Project for the Transformation of the Grande Galerie du Louvre is an oil-on-canvas painting by the French painter Hubert Robert, made in 1796. It is held at the Louvre, in Paris. The Louvre acquired the painting in 1975; it is exhibited in the Sully wing, of the French paintings.

==History and description==
The project for a museum for the Louvre Palace began in the last quarter of the 18th century. The first paintings were deposited there from the Palace of Versailles, in 1785. The museum opened during the French Revolution in 1793; it only included a few hundred works, that were exhibited in the Grande Galerie along the Seine.

The painter Hubert Robert was appointed keeper of the king's paintings in 1784 and was responsible for studying the layout of the future Grande Galerie, between 1784 and 1792, then between 1795 and 1802. For the Salon of 1796, he imagined a view of the Gallery presenting the arrangements he believed were necessary, in particular the opening of glass roofs allowing overhead lighting of the works.

The painting is an oil painting on rectangular canvas of 115 by 145 cm.

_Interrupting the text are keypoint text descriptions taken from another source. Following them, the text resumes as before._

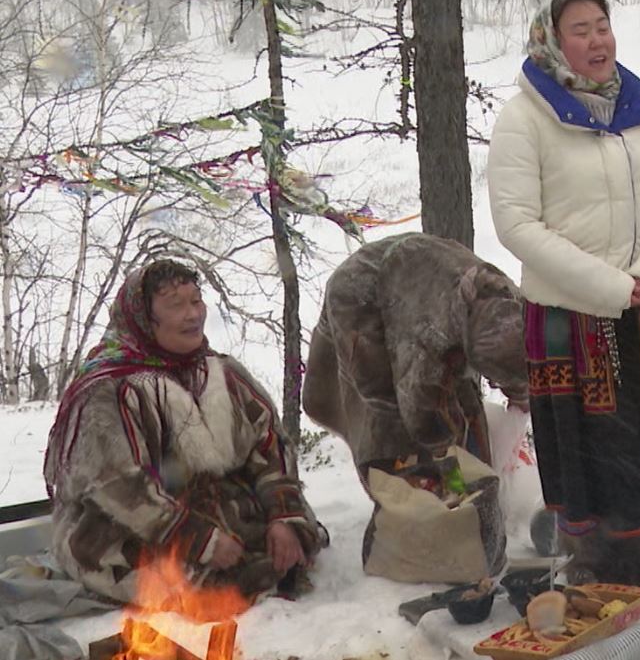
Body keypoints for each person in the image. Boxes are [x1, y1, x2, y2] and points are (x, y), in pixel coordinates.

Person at [487, 0, 640, 594]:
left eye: (602, 26)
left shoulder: (639, 108)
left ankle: (637, 560)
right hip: (570, 315)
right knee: (583, 445)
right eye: (580, 30)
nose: (597, 40)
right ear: (552, 40)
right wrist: (610, 286)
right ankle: (589, 563)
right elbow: (517, 224)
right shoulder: (525, 119)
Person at [43, 260, 323, 606]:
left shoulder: (223, 373)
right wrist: (198, 539)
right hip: (135, 523)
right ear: (144, 318)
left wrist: (283, 515)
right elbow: (118, 486)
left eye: (196, 301)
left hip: (222, 511)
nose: (193, 315)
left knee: (283, 544)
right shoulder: (109, 390)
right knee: (183, 580)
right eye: (176, 305)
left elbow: (268, 447)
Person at [303, 232, 529, 478]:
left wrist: (521, 397)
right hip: (360, 297)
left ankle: (470, 484)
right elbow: (421, 411)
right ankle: (416, 501)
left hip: (415, 280)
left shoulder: (505, 299)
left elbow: (514, 355)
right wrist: (452, 473)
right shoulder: (428, 345)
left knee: (463, 406)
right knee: (393, 425)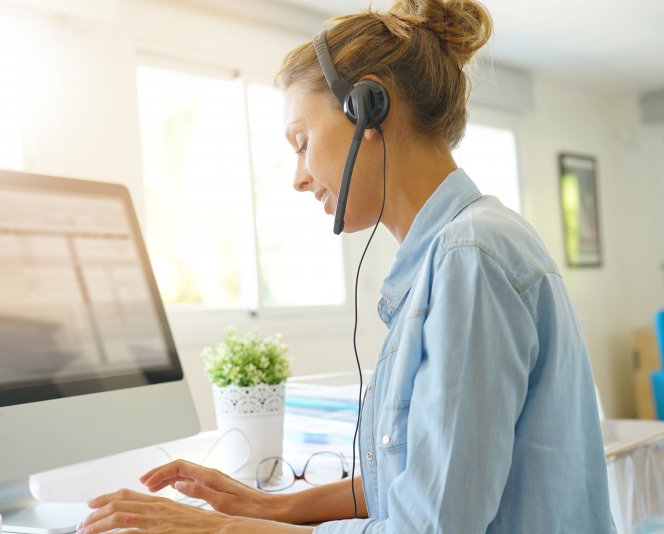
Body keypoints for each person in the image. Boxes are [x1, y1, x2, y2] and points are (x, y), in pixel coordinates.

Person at [76, 0, 616, 532]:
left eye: (301, 141)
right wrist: (272, 508)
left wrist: (212, 530)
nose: (299, 177)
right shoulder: (457, 253)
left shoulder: (469, 259)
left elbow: (429, 527)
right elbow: (424, 480)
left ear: (369, 108)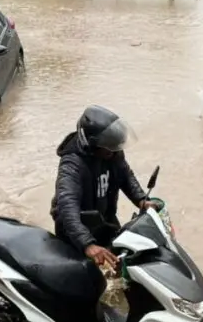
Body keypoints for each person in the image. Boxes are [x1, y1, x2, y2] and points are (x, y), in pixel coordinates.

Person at [50, 105, 157, 269]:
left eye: (116, 149)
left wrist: (142, 200)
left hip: (104, 220)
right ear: (92, 145)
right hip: (76, 230)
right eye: (109, 150)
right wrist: (88, 245)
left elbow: (126, 176)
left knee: (121, 265)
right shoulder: (72, 165)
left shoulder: (112, 152)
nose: (114, 154)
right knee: (85, 280)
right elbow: (67, 208)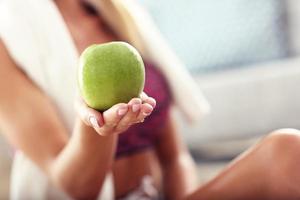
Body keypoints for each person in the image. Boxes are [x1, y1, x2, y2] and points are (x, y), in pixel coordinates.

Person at [0, 0, 300, 200]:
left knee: (288, 151)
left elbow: (175, 158)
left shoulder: (120, 13)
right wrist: (96, 125)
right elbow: (73, 187)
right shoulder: (8, 39)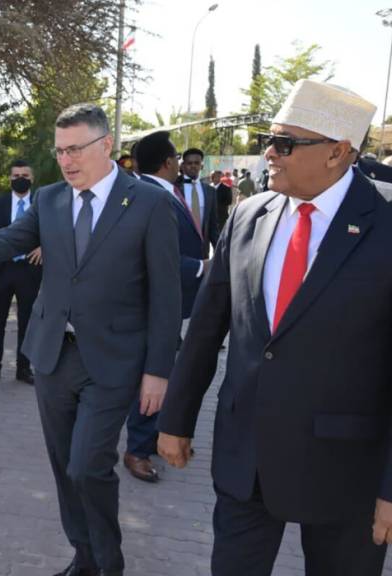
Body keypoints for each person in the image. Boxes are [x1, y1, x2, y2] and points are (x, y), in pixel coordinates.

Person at [0, 103, 181, 576]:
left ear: (106, 146)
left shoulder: (149, 204)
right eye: (60, 152)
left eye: (76, 149)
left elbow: (166, 294)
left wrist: (159, 370)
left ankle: (107, 564)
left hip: (114, 360)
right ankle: (85, 559)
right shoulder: (51, 199)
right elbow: (5, 240)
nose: (67, 161)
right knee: (62, 467)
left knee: (87, 466)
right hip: (54, 354)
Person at [158, 79, 392, 575]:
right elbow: (205, 329)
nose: (269, 153)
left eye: (285, 143)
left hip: (344, 474)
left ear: (339, 152)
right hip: (246, 461)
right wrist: (176, 420)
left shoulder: (385, 231)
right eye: (270, 139)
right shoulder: (248, 216)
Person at [120, 131, 207, 483]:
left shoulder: (157, 191)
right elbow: (150, 256)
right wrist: (202, 267)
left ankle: (154, 436)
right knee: (153, 374)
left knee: (166, 371)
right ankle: (137, 450)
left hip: (167, 301)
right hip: (152, 304)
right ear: (170, 162)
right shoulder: (149, 196)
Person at [0, 159, 41, 387]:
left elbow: (54, 231)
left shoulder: (41, 203)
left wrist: (43, 246)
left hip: (30, 270)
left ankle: (24, 369)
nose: (20, 179)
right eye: (15, 176)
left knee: (27, 323)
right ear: (9, 179)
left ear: (32, 178)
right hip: (2, 270)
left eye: (24, 175)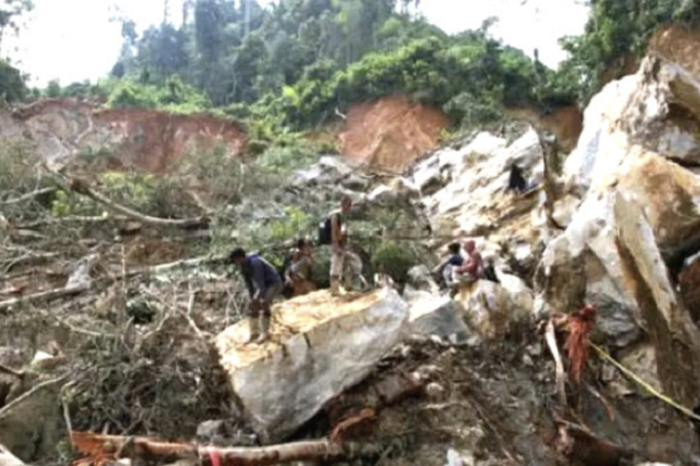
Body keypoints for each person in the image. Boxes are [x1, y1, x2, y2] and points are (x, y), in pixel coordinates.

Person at [229, 248, 283, 344]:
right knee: (253, 305)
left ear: (240, 257)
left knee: (264, 302)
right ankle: (254, 333)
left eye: (236, 260)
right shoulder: (243, 266)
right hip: (264, 285)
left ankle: (265, 332)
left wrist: (257, 297)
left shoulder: (255, 263)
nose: (236, 263)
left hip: (274, 284)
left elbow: (260, 284)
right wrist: (252, 299)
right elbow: (249, 285)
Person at [329, 196, 364, 295]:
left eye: (350, 206)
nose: (349, 208)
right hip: (336, 245)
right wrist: (336, 245)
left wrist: (346, 244)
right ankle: (334, 290)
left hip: (343, 245)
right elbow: (334, 231)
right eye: (348, 205)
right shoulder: (336, 215)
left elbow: (343, 231)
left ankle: (348, 285)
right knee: (336, 266)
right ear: (343, 204)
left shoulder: (344, 216)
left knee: (353, 262)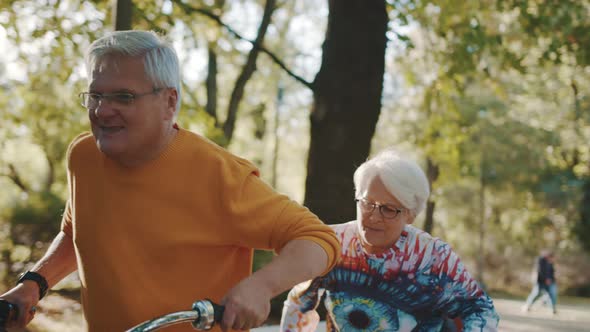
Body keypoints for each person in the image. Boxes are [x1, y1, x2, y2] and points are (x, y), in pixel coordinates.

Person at [0, 30, 340, 332]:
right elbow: (77, 233)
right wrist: (34, 284)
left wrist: (262, 286)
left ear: (169, 101)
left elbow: (318, 238)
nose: (102, 111)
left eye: (124, 97)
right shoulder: (83, 156)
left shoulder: (220, 174)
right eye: (96, 96)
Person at [280, 150, 500, 331]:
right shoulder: (333, 243)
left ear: (410, 214)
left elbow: (479, 309)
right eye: (367, 203)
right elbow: (299, 302)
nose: (374, 217)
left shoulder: (433, 258)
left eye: (389, 209)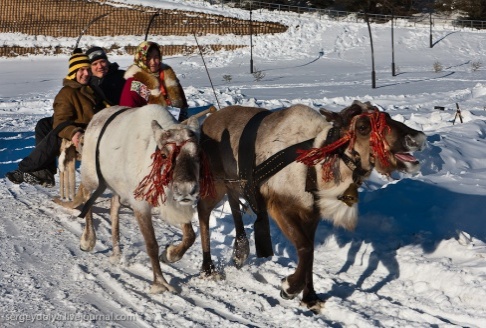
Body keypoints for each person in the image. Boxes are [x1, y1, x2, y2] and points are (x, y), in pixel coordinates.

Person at [5, 49, 104, 187]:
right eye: (81, 70)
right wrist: (73, 132)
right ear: (73, 72)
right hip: (81, 131)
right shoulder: (68, 93)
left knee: (55, 131)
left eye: (88, 69)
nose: (86, 73)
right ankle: (43, 170)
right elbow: (61, 119)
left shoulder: (91, 89)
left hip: (91, 133)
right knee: (46, 125)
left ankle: (27, 168)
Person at [119, 41, 188, 122]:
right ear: (141, 58)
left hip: (175, 125)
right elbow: (127, 115)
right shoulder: (135, 82)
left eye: (156, 57)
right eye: (148, 58)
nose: (153, 62)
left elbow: (183, 104)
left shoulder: (169, 76)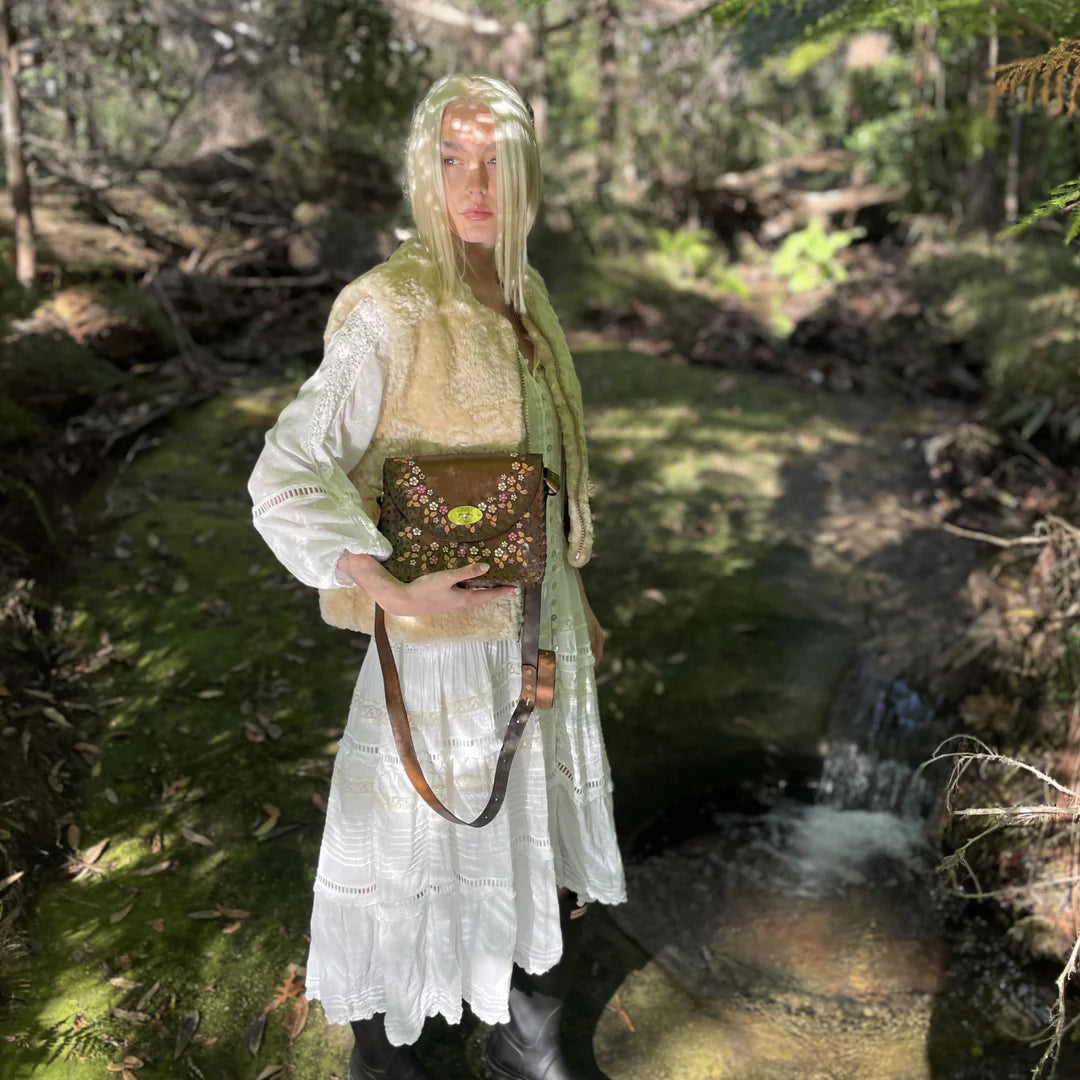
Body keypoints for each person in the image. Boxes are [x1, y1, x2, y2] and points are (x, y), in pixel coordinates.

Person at [247, 73, 626, 1080]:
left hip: (538, 636)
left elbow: (544, 476)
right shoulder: (391, 307)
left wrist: (576, 598)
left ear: (528, 171)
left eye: (495, 160)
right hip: (441, 653)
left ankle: (525, 1044)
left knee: (534, 832)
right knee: (419, 851)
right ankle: (390, 1064)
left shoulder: (529, 295)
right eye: (452, 159)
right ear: (425, 171)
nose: (474, 185)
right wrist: (386, 588)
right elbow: (287, 472)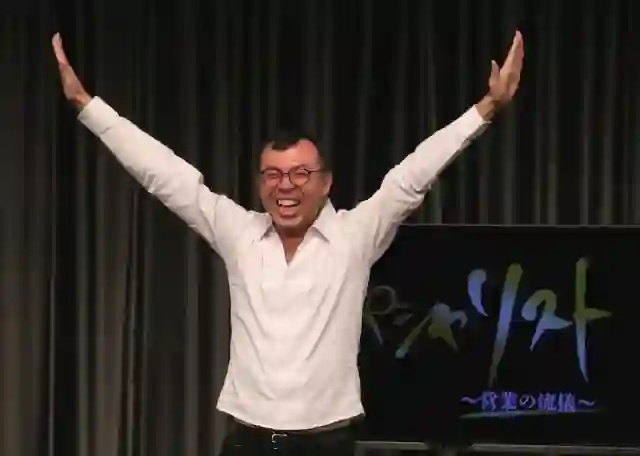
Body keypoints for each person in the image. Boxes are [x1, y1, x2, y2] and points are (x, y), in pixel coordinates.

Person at [52, 30, 524, 455]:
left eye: (300, 174)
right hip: (247, 441)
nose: (286, 186)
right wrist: (87, 106)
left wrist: (487, 108)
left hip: (326, 443)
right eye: (274, 175)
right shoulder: (239, 233)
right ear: (261, 183)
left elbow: (412, 176)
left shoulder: (355, 236)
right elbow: (165, 175)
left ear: (326, 183)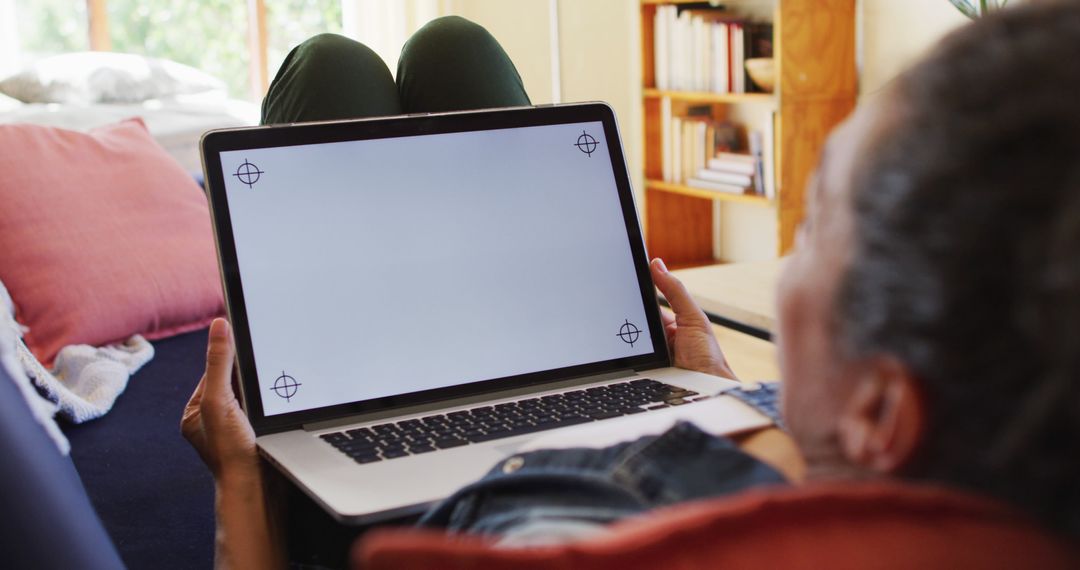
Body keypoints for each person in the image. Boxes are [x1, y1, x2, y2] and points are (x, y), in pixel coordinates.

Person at [183, 6, 1080, 568]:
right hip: (705, 418)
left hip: (378, 510)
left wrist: (238, 482)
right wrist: (731, 399)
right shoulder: (818, 426)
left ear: (882, 414)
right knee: (455, 47)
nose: (792, 259)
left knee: (335, 68)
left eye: (811, 229)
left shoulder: (559, 540)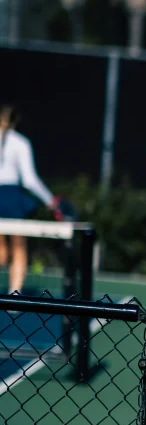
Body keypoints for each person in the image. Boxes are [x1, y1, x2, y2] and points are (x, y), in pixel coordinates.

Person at [0, 105, 60, 295]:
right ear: (15, 121)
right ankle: (14, 296)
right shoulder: (21, 143)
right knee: (18, 247)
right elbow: (30, 180)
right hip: (11, 198)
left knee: (1, 248)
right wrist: (51, 201)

It depicts in detail an imaginary view of the Grande Galerie du Louvre, in Paris. The Gallery features overhead lighting and is segmented into bays by series of double Corinthian columns and transverse arches. It contains numerous works of art: paintings displayed side by side along the walls and sculptures erected in niches framed by pilasters or in the center of the space. A few visitors are present, including several copyists.

==Other related paintings==
Hubert Robert made several other paintings taking the Grande Galerie as a subject. They are development projects, descriptive paintings and even an imaginary view where he pictured it in ruins. He also painted two views of other parts of the Louvre: the Mars rotunda and the Arts counter. All these paintings are kept in the Louvre.